I wonder how IntelMPI is working around this limit (I've run it with up to 2 (host) + 2 x 240 (MIC) ranks).
Anyway, thanks again and I guess I will have to wait for the updates to MPSS/SCIF.
Cheers,
Maciej
> -----Original Message-----
> From: Pavan Balaji [mailto:balaji at mcs.anl.gov]
> Sent: Tuesday, July 09, 2013 12:32 AM
> To: discuss at mpich.org
> Cc: Golebiewski, Maciej (CSIRO IM&T, Docklands)
> Subject: Re: [mpich-discuss] Support for MIC in MPICH 3.0.4
>
> Hi Maciej,
>
> Intel is aware of this problem that occurs when a large number of
> MIC processes are used. They are looking into it. Right now, the
> only workaround we can offer is to use fewer MIC processes and use
> threads on the MIC instead.
>
> -- Pavan
>
> On 07/08/2013 01:34 AM, Maciej.Golebiewski at csiro.au wrote:
> > Hi,
> >
> > I have managed to build MPICH for MIC device and for host system
> with support for SCIF and using Intel compilers.

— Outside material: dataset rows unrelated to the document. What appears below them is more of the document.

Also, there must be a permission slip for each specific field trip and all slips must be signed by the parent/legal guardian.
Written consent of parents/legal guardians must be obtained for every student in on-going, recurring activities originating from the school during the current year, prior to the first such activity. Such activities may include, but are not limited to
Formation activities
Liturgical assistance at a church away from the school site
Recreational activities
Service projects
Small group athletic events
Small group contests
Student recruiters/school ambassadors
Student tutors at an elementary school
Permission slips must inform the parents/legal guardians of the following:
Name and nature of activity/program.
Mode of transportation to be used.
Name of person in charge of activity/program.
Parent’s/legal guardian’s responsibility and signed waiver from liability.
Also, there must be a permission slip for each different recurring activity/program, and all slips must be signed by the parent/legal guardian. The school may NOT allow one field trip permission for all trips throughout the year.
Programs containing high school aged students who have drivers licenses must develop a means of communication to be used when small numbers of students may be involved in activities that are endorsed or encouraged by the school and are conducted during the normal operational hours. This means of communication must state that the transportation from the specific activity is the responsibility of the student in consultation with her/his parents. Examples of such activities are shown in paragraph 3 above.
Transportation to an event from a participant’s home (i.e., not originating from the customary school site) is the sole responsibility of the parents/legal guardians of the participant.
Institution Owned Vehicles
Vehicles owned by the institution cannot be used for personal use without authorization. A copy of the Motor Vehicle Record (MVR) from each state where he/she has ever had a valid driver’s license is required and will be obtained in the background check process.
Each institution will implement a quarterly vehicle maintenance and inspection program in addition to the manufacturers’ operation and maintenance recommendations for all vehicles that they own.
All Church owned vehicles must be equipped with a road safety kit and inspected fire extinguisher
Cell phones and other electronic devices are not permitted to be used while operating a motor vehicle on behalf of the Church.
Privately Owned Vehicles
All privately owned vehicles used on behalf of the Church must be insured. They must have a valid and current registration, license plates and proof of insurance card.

I am able to start
> MPI processes on MIC device using mpirun from host or mpiexec on
> the device itself.
> >
> > I can also run application with some ranks on the host and some
> on the device.
> >
> > I can't however start more than 4 ranks on any device, if I try
> to run my application across more than 1 node (be it host or MIC
> cards):
> >
> > env I_MPI_MIC=enable mpirun -n 1 -host mike.it.csiro.au ./mpptest
> -bcast : -n 30 -host mic0 /tmp/mpptest.scif -bcast
> > 0: 1: 00000011: 00000170: readv err 0 Fatal error in
> MPI_Allreduce:
> > Other MPI error, error stack:
> > MPI_Allreduce(861)...............:
> MPI_Allreduce(sbuf=0x7fff62945a08,
> > rbuf=0x7c5de0, count=1, MPI_DOUBLE, MPI_MAX, MPI_COMM_WORLD)
> failed
> > MPIR_Allreduce_impl(719).........:
> > MPIR_Allreduce_intra(201)........:
> > allreduce_intra_or_coll_fn(110)..:
> > MPIR_Allreduce_intra(362)........:
> > MPIC_Sendrecv(213)...............:
> > MPIC_Wait(569)...................:
> > MPIDI_CH3I_Progress(367).........:
> > MPID_nem_mpich_blocking_recv(894):
> > state_commrdy_handler(175).......:
> > state_commrdy_handler(138).......:
> > MPID_nem_scif_recv_handler(115)..: Communication error with rank
> 1
> > [...bunch of more error messages follows...]
> >
> > This problem does not occur of all ranks run on the same node:
> >
> > env I_MPI_MIC=enable mpirun -n 30 -host mic0 /tmp/mpptest.scif -
> bcast
> > set default set font variable set curve window y 0.15 0.90 set
> order d
> > d d x y d title left 'time (us)', bottom 'Size (bytes)',
> > top 'Comm Perf for MPI (pkmic-mic0)',
> > 'type = blocking'
> >
> > #p0 p1 dist len ave time (us) rate
> > 0 29 29 0 11.448860 0.00
> > 0 29 29 32 12.009144 2.665e+6
> > [...more expected output follows...]
> >
> > Last November there was a short thread on this list (archive:
> http://lists.mpich.org/pipermail/discuss/2012-November/000109.html)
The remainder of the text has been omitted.